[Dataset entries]
= = = =
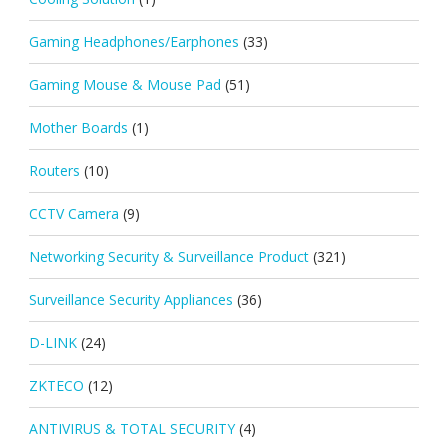
Gaming Headphones/Earphones
(33)
Gaming Mouse & Mouse Pad
(51)
Mother Boards
(1)
Routers
(10)
CCTV Camera
(9)
Networking Security & Surveillance Product
(321)
Surveillance Security Appliances
(36)
D-LINK
(24)
ZKTECO
(12)
ANTIVIRUS & TOTAL SECURITY
(4)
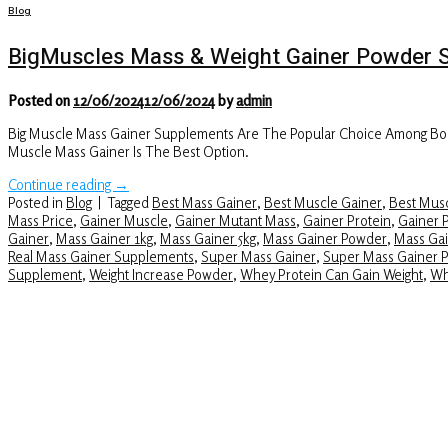
Blog
BigMuscles Mass & Weight Gainer Powder 
Posted on
12/06/2024
12/06/2024
by
admin
Big Muscle Mass Gainer Supplements Are The Popular Choice Among Body
Muscle Mass Gainer Is The Best Option.
Continue reading
→
Posted in
Blog
|
Tagged
Best Mass Gainer
,
Best Muscle Gainer
,
Best Musc
Mass Price
,
Gainer Muscle
,
Gainer Mutant Mass
,
Gainer Protein
,
Gainer 
Gainer
,
Mass Gainer 1kg
,
Mass Gainer 5kg
,
Mass Gainer Powder
,
Mass Gai
Real Mass Gainer Supplements
,
Super Mass Gainer
,
Super Mass Gainer 
Supplement
,
Weight Increase Powder
,
Whey Protein Can Gain Weight
,
Wh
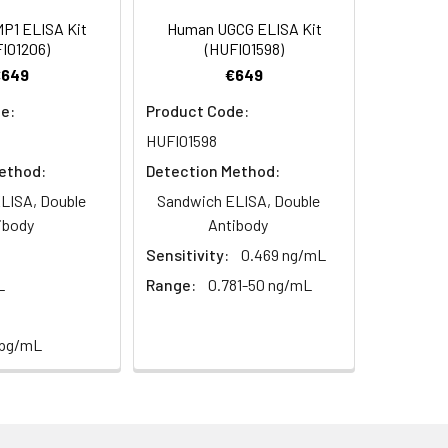
94
P1 ELISA Kit
Human UGCG ELISA Kit
I01206)
(HUFI01598)
€649
€649
98
e:
Product Code:
HUFI01598
ethod:
Detection Method:
LISA, Double
Sandwich ELISA, Double
ibody
Antibody
For the correct instructions please
Sensitivity:
0.469 ng/mL
L
Range:
0.781-50 ng/mL
 pg/mL
et standard, test sample and control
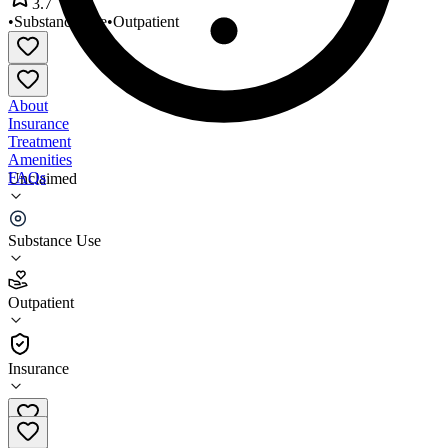
3.7
•
Substance Use
•
Outpatient
About
Insurance
Treatment
Amenities
FAQs
Unclaimed
Genesis Project 1
Substance Use
3.7
(
12
)
Outpatient
•
Outpatient
Insurance
704-596-0505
= = = =
**What you are asked to do**
The copy should match each line above exactly and contain no images.

**Answer for the task**
Gaming Headphones/Earphones
(33)
Gaming Mouse & Mouse Pad
(51)
Mother Boards
(1)
Routers
(10)
CCTV Camera
(9)
Networking Security & Surveillance Product
(321)
Surveillance Security Appliances
(36)
D-LINK
(24)
ZKTECO
(12)
ANTIVIRUS & TOTAL SECURITY
(4)
Blog
BigMuscles Mass & Weight Gainer Powder 
Posted on
12/06/2024
12/06/2024
by
admin
Big Muscle Mass Gainer Supplements Are The Popular Choice Among Body
Muscle Mass Gainer Is The Best Option.
Continue reading
→
Posted in
Blog
|
Tagged
Best Mass Gainer
,
Best Muscle Gainer
,
Best Musc
Mass Price
,
Gainer Muscle
,
Gainer Mutant Mass
,
Gainer Protein
,
Gainer 
Gainer
,
Mass Gainer 1kg
,
Mass Gainer 5kg
,
Mass Gainer Powder
,
Mass Gai
Real Mass Gainer Supplements
,
Super Mass Gainer
,
Super Mass Gainer 
Supplement
,
Weight Increase Powder
,
Whey Protein Can Gain Weight
,
Wh
94
P1 ELISA Kit
Human UGCG ELISA Kit
I01206)
(HUFI01598)
€649
€649
98
e:
Product Code:
HUFI01598
ethod:
Detection Method:
LISA, Double
Sandwich ELISA, Double
ibody
Antibody
For the correct instructions please
Sensitivity:
0.469 ng/mL
L
Range:
0.781-50 ng/mL
 pg/mL
et standard, test sample and control
3.7
•
Substance Use
•
Outpatient
About
Insurance
Treatment
Amenities
FAQs
Unclaimed
Genesis Project 1
Substance Use
3.7
(
12
)
Outpatient
•
Outpatient
Insurance
704-596-0505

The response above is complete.